▸ **What this task involves**
Rename "phylum" to "division" in the records below, beginning at the line that has "genus: Asparagus" and stopping after the line that has "scientific name: Poa dolichophylla". Write out only those lines, with nothing else changed.
>> START
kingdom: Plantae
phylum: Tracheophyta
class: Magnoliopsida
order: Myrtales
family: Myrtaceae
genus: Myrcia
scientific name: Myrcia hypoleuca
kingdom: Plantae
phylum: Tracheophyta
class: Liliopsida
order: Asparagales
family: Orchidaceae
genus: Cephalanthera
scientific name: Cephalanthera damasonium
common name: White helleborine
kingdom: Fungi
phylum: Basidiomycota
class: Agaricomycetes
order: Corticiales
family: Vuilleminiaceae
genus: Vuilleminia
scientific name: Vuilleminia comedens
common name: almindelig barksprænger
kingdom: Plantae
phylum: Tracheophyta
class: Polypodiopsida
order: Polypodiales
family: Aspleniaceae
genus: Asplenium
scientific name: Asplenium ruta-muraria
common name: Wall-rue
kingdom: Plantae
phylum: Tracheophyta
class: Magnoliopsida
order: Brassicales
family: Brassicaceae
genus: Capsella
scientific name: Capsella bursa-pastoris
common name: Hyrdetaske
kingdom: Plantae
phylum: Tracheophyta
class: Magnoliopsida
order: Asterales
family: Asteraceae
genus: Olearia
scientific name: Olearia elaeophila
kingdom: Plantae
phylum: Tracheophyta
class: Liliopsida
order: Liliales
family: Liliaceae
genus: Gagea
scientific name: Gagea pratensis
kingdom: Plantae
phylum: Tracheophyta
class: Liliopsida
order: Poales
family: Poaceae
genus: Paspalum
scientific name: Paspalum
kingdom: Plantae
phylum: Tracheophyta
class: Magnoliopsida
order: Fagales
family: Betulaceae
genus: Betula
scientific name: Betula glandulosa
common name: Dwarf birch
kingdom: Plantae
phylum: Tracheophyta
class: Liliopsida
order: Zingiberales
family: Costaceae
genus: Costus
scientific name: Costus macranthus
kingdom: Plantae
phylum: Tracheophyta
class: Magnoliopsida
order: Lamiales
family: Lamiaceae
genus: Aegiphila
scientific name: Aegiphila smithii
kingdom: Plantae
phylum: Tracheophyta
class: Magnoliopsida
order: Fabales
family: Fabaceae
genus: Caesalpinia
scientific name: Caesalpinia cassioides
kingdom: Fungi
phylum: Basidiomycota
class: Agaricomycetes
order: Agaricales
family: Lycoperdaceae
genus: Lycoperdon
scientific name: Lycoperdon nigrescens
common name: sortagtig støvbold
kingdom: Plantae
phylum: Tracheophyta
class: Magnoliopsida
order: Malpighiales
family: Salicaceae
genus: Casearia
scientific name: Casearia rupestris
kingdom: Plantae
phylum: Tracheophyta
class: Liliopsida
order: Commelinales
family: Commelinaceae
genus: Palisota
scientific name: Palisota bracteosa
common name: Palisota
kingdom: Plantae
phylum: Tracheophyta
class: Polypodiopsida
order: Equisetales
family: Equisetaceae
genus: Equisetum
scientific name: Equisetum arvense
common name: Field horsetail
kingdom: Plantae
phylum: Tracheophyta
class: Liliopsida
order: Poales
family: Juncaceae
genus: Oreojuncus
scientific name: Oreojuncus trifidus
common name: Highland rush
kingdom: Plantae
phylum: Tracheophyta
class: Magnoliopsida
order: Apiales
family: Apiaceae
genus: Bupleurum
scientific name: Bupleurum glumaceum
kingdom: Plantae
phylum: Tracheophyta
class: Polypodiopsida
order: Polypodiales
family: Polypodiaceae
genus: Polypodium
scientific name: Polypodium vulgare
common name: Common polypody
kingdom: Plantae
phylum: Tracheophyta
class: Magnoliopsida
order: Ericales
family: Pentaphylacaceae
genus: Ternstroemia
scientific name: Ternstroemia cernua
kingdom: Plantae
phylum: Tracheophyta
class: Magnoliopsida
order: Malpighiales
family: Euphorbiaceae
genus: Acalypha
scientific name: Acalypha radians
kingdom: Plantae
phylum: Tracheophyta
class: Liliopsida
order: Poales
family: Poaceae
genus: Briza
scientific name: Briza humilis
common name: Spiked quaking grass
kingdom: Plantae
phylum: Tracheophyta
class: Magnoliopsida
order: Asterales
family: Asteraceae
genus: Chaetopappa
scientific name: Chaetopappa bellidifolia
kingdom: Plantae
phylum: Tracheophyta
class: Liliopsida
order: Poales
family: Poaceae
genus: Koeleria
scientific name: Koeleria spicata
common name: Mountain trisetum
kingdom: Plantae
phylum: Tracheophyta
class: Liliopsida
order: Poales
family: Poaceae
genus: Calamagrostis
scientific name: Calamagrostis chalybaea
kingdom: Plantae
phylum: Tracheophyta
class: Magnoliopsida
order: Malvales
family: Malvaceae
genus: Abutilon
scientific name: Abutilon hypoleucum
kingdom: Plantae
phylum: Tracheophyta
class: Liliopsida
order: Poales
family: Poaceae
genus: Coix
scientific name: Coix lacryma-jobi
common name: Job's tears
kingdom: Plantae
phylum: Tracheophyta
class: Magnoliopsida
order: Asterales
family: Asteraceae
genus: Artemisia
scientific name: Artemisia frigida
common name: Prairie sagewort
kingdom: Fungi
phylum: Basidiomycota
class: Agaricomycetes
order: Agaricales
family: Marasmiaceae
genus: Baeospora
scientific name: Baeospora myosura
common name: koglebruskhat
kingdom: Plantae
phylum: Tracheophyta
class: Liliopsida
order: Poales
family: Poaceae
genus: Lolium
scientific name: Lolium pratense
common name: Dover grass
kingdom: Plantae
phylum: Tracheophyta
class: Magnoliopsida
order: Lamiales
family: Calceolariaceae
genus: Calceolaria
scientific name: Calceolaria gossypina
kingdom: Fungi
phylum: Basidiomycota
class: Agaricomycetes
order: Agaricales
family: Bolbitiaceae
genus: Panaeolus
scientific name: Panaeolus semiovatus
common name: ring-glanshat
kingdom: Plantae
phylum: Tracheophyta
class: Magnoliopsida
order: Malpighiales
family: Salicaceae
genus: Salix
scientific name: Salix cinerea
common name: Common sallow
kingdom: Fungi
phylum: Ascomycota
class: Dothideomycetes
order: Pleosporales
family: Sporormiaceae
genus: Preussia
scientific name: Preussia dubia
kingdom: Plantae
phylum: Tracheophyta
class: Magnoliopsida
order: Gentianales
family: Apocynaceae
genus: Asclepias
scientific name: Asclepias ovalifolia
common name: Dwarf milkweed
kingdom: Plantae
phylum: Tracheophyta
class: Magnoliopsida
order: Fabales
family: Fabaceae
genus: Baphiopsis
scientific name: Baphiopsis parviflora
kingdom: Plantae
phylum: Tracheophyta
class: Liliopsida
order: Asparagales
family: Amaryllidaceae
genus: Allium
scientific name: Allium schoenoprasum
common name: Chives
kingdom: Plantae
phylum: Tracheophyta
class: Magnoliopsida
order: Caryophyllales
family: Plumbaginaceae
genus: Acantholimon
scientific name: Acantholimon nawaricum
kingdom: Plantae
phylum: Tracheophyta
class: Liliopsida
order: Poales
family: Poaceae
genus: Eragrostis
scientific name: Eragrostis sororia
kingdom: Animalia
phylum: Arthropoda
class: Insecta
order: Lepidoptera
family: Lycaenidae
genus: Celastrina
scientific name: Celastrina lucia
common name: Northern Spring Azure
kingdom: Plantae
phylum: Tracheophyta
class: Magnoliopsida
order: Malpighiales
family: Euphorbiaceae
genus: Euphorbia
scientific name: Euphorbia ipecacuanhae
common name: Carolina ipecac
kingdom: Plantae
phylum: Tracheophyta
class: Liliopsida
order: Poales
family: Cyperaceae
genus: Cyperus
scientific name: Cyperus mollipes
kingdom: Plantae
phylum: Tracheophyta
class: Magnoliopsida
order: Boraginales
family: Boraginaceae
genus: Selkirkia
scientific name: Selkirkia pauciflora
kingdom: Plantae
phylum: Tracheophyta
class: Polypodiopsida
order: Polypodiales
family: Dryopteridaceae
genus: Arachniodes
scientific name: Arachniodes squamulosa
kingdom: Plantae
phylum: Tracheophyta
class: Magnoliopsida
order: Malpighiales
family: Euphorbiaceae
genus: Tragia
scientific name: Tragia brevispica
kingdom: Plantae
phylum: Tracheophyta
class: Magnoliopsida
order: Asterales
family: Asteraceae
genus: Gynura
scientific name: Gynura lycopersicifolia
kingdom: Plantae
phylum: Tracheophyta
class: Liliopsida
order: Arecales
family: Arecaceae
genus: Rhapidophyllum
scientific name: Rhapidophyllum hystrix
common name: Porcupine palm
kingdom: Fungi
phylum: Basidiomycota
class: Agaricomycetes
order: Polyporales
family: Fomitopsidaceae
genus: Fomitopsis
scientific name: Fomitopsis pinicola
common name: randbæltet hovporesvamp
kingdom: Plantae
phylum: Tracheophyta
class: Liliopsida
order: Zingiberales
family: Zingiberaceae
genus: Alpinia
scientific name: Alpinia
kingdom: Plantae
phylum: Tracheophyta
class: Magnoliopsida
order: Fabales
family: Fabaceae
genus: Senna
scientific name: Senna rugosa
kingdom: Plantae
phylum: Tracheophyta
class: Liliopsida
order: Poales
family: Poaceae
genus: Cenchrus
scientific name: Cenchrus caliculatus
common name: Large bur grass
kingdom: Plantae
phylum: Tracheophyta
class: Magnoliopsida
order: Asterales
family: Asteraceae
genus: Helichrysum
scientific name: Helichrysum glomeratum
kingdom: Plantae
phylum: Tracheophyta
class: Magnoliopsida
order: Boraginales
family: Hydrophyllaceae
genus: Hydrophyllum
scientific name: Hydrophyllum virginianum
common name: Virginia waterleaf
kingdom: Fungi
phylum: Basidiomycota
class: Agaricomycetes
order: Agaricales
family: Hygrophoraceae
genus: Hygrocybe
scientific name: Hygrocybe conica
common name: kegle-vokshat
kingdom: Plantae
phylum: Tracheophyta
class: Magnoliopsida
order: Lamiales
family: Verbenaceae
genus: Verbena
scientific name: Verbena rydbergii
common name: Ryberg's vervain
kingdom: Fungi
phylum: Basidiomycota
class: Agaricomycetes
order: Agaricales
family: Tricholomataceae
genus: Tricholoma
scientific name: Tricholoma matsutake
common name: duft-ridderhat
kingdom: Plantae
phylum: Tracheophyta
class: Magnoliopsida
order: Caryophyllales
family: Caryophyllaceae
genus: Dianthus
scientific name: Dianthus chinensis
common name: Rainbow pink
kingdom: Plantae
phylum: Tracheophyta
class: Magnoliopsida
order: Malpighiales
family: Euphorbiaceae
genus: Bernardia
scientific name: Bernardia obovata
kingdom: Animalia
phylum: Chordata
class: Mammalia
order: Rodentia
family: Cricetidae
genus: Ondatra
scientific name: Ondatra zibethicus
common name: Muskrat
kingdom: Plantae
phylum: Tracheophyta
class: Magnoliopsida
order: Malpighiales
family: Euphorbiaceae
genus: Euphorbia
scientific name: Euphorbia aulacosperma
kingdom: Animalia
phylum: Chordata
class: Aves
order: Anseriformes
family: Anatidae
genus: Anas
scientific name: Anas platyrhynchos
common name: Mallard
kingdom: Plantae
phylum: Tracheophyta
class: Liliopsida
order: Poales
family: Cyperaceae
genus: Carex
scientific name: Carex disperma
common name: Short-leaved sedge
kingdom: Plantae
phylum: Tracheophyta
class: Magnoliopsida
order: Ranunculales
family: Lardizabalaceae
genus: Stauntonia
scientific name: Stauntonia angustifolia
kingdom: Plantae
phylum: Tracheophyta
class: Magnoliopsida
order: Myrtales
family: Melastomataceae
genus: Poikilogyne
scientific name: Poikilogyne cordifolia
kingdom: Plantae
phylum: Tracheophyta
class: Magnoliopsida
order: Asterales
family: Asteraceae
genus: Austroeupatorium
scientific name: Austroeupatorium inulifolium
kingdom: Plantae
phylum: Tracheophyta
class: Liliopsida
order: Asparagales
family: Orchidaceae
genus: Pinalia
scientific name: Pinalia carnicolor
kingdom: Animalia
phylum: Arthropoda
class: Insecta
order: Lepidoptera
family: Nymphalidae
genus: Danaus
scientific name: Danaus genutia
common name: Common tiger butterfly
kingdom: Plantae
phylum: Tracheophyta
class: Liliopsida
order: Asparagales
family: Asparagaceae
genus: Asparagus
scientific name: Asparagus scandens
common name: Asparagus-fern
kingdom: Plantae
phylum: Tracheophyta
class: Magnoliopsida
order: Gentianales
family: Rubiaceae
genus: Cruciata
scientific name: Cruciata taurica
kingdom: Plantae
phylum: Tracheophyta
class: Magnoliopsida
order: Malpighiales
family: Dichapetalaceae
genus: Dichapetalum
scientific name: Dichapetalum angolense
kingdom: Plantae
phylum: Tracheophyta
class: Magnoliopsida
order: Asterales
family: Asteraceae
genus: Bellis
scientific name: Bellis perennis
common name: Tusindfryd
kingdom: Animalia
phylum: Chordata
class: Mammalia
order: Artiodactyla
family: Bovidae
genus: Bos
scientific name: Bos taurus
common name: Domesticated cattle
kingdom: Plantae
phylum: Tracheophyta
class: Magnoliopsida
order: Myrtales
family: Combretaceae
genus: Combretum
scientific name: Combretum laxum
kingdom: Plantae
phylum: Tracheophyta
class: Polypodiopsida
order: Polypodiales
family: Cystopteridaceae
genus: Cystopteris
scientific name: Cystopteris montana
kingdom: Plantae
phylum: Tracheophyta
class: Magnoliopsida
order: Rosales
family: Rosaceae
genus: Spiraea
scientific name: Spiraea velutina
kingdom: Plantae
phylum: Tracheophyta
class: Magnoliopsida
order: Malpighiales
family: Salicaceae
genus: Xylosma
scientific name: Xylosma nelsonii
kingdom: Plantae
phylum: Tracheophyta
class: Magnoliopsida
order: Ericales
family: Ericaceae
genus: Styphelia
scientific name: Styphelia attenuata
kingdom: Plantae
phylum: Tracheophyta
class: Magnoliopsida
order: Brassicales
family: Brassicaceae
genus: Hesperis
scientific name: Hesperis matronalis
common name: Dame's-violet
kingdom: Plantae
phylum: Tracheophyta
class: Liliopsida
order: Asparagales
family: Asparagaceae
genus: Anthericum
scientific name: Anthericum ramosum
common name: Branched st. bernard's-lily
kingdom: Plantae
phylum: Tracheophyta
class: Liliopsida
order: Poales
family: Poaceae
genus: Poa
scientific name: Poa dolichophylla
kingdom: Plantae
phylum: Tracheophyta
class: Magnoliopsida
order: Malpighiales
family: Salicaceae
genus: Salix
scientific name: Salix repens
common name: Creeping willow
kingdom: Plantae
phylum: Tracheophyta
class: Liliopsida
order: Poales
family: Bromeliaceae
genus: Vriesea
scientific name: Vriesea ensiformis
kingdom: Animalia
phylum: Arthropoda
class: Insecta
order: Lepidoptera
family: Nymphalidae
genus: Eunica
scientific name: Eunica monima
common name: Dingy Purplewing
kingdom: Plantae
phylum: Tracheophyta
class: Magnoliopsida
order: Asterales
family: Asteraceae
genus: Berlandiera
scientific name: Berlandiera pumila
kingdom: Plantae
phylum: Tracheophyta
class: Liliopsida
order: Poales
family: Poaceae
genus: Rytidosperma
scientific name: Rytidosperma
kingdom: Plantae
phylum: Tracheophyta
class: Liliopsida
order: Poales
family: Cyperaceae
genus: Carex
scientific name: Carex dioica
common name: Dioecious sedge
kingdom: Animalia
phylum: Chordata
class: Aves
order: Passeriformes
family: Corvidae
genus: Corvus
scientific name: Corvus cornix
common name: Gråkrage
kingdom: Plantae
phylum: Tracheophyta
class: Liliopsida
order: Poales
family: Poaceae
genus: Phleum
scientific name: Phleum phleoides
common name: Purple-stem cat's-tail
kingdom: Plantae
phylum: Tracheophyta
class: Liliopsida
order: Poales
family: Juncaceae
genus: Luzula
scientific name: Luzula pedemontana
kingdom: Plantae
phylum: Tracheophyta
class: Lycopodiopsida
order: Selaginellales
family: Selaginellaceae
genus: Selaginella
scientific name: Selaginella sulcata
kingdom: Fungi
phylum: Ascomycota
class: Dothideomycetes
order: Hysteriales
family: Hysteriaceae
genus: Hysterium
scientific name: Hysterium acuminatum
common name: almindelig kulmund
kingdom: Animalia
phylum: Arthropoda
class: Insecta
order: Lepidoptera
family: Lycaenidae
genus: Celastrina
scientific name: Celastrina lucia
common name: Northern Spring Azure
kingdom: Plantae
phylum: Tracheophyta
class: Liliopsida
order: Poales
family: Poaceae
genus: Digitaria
>> END
▸ **Full output**
genus: Asparagus
scientific name: Asparagus scandens
common name: Asparagus-fern
kingdom: Plantae
division: Tracheophyta
class: Magnoliopsida
order: Gentianales
family: Rubiaceae
genus: Cruciata
scientific name: Cruciata taurica
kingdom: Plantae
division: Tracheophyta
class: Magnoliopsida
order: Malpighiales
family: Dichapetalaceae
genus: Dichapetalum
scientific name: Dichapetalum angolense
kingdom: Plantae
division: Tracheophyta
class: Magnoliopsida
order: Asterales
family: Asteraceae
genus: Bellis
scientific name: Bellis perennis
common name: Tusindfryd
kingdom: Animalia
division: Chordata
class: Mammalia
order: Artiodactyla
family: Bovidae
genus: Bos
scientific name: Bos taurus
common name: Domesticated cattle
kingdom: Plantae
division: Tracheophyta
class: Magnoliopsida
order: Myrtales
family: Combretaceae
genus: Combretum
scientific name: Combretum laxum
kingdom: Plantae
division: Tracheophyta
class: Polypodiopsida
order: Polypodiales
family: Cystopteridaceae
genus: Cystopteris
scientific name: Cystopteris montana
kingdom: Plantae
division: Tracheophyta
class: Magnoliopsida
order: Rosales
family: Rosaceae
genus: Spiraea
scientific name: Spiraea velutina
kingdom: Plantae
division: Tracheophyta
class: Magnoliopsida
order: Malpighiales
family: Salicaceae
genus: Xylosma
scientific name: Xylosma nelsonii
kingdom: Plantae
division: Tracheophyta
class: Magnoliopsida
order: Ericales
family: Ericaceae
genus: Styphelia
scientific name: Styphelia attenuata
kingdom: Plantae
division: Tracheophyta
class: Magnoliopsida
order: Brassicales
family: Brassicaceae
genus: Hesperis
scientific name: Hesperis matronalis
common name: Dame's-violet
kingdom: Plantae
division: Tracheophyta
class: Liliopsida
order: Asparagales
family: Asparagaceae
genus: Anthericum
scientific name: Anthericum ramosum
common name: Branched st. bernard's-lily
kingdom: Plantae
division: Tracheophyta
class: Liliopsida
order: Poales
family: Poaceae
genus: Poa
scientific name: Poa dolichophylla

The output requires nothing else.